Les sacrifices, selon la légende, devaient être des offrandes de sang, versées pour garantir des récoltes abondantes et une forêt florissante. Au fil du temps, cette pratique aurait disparu, supplantée par les nouvelles croyances. Mais certains symboles anciens, comme ceux retrouvés dans la cave de Charles, semblent corroborer l’existence de ces rites.

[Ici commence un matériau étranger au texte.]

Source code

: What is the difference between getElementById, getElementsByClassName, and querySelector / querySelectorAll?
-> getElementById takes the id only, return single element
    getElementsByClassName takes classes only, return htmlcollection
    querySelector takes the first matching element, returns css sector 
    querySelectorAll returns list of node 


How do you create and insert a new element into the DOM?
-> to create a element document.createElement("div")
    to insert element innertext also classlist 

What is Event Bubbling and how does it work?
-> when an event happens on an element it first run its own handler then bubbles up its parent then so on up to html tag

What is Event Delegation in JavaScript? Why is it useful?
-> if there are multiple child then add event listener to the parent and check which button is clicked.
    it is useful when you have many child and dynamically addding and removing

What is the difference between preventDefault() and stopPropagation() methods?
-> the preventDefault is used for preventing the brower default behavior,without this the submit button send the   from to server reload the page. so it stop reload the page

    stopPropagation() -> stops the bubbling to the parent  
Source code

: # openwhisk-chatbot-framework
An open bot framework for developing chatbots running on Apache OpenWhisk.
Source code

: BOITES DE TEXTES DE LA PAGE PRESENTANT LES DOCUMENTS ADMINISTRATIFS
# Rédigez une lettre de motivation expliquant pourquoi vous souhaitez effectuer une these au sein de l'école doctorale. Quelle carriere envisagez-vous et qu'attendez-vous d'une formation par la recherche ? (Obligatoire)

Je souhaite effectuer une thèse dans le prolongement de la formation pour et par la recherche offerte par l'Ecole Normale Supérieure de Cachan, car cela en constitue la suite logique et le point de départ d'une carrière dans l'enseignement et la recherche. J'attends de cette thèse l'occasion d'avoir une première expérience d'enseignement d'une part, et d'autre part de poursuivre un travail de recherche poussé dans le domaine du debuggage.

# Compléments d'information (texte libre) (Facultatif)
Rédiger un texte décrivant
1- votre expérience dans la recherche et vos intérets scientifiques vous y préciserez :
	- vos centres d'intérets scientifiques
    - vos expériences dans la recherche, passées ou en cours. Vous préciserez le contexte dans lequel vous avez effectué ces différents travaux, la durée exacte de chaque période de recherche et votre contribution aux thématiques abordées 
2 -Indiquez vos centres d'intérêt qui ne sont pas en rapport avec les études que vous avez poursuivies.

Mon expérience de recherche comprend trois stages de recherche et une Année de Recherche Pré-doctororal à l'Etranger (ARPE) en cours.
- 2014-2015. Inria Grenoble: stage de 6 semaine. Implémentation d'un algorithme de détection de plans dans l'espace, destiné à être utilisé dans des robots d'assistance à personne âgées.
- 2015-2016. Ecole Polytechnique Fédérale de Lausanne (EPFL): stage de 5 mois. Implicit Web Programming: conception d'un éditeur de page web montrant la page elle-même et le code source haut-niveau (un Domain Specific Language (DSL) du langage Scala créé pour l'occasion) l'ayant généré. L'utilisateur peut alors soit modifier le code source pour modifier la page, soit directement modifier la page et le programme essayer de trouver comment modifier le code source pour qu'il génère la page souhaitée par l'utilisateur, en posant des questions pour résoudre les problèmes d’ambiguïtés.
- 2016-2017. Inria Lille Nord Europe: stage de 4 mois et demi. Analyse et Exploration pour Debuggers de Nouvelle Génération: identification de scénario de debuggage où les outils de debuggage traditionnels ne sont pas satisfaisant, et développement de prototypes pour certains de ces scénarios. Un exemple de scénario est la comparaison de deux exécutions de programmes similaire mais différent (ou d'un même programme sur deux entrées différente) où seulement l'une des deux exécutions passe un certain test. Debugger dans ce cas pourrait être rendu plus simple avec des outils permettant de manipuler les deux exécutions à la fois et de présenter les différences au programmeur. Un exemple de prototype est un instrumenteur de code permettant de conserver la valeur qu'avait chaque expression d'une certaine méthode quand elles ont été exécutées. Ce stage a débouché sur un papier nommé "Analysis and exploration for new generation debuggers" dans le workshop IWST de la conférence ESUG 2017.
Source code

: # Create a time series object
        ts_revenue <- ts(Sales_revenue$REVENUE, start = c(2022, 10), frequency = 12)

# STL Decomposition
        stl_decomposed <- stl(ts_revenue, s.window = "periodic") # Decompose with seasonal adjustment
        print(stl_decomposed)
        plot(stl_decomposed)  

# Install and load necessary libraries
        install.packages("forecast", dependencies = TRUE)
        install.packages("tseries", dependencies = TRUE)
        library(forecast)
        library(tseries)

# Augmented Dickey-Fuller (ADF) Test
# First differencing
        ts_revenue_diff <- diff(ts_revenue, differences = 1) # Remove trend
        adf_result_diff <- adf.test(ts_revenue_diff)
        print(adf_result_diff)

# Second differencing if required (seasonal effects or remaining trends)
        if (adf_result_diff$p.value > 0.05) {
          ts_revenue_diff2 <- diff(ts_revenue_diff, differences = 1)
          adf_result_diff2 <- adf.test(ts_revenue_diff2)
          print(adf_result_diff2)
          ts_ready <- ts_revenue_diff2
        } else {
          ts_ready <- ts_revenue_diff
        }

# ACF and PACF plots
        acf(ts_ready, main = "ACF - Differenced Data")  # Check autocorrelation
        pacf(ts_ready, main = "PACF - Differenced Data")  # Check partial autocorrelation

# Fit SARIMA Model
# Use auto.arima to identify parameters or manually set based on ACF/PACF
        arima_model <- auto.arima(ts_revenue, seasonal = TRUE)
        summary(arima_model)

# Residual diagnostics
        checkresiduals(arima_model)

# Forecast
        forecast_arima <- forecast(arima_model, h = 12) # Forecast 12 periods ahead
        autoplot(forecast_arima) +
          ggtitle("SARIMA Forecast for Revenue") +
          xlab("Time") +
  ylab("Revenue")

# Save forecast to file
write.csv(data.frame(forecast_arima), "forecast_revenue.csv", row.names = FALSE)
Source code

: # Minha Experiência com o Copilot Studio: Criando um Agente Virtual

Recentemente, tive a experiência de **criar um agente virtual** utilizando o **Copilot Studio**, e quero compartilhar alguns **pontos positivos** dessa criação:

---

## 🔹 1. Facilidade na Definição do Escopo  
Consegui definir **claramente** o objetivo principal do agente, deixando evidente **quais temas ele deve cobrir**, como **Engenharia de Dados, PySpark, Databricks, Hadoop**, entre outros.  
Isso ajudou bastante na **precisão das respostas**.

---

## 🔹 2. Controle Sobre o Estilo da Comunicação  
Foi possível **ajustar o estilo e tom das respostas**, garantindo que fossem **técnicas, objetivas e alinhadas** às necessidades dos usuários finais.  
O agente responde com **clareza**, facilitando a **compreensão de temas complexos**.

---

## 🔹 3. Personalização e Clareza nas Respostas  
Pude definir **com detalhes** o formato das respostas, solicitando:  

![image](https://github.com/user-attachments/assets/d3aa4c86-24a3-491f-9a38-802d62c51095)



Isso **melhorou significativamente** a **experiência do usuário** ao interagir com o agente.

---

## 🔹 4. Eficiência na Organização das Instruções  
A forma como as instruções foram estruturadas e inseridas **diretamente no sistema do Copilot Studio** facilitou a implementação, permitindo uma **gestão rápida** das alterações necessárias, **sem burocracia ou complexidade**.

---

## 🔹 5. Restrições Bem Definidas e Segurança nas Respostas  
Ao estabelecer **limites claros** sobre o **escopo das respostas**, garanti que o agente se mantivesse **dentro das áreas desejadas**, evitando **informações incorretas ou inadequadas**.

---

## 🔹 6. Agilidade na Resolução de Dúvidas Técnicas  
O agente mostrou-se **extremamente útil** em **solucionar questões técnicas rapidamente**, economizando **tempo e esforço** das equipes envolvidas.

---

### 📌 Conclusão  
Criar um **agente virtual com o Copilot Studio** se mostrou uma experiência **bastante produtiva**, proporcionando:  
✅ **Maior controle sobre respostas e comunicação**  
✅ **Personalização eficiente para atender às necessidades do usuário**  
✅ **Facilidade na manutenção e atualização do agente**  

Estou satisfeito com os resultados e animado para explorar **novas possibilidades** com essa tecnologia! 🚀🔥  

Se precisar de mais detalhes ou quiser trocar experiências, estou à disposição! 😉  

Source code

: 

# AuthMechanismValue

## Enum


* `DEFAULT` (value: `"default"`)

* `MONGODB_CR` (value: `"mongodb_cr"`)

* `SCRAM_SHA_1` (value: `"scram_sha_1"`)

Les historiens expliquent que les peuples anciens croyaient que, si les sacrifices s’arrêtaient, le Seigneur des Bois se vengerait en répandant la maladie et la mort sur ceux qui l’avaient abandonné.
Lorsque l’affaire est portée devant les tribunaux, les psychiatres qui examinent Charles concluent qu’il souffre de graves troubles mentaux, exacerbés par son isolement et sa fascination pour les légendes locales. Il est diagnostiqué schizophrène paranoïde, ayant perdu tout contact avec la réalité au point de se persuader qu’il était un serviteur d’une ancienne divinité.
Charles est jugé et déclaré pénalement irresponsable de ses actes. Il est interné à vie dans un hôpital psychiatrique, mais le traumatisme qu’il a laissé ne disparaîtra jamais. Le village, déjà marqué par ces pertes tragiques, continue de vivre dans l’ombre. La plupart des enfants ont été interdit d’approché la forêt par leur parents.
Les anciens racontent parfois qu’on peut encore entendre des murmures dans la forêt, des voix qui semblent appeler. Peut-être les échos des rituels de Charles, ou peut-être autre chose. Le Seigneur des Bois, même après la disparition de son dernier adorateur, semble garder un œil sur la forêt.
On pourrait presque croire que c'est inspiré des rituels des réseaux pédocriminels actuels même si dans ce cas c'est un loup solitaire, mais ce sont toujours les mêmes entités qui manipulent les esprits https://www.dailymotion.com/video/x10z4e
Citation de Ben0451 #557617
Merci beaucoup d'avoir apprécier mon histoire.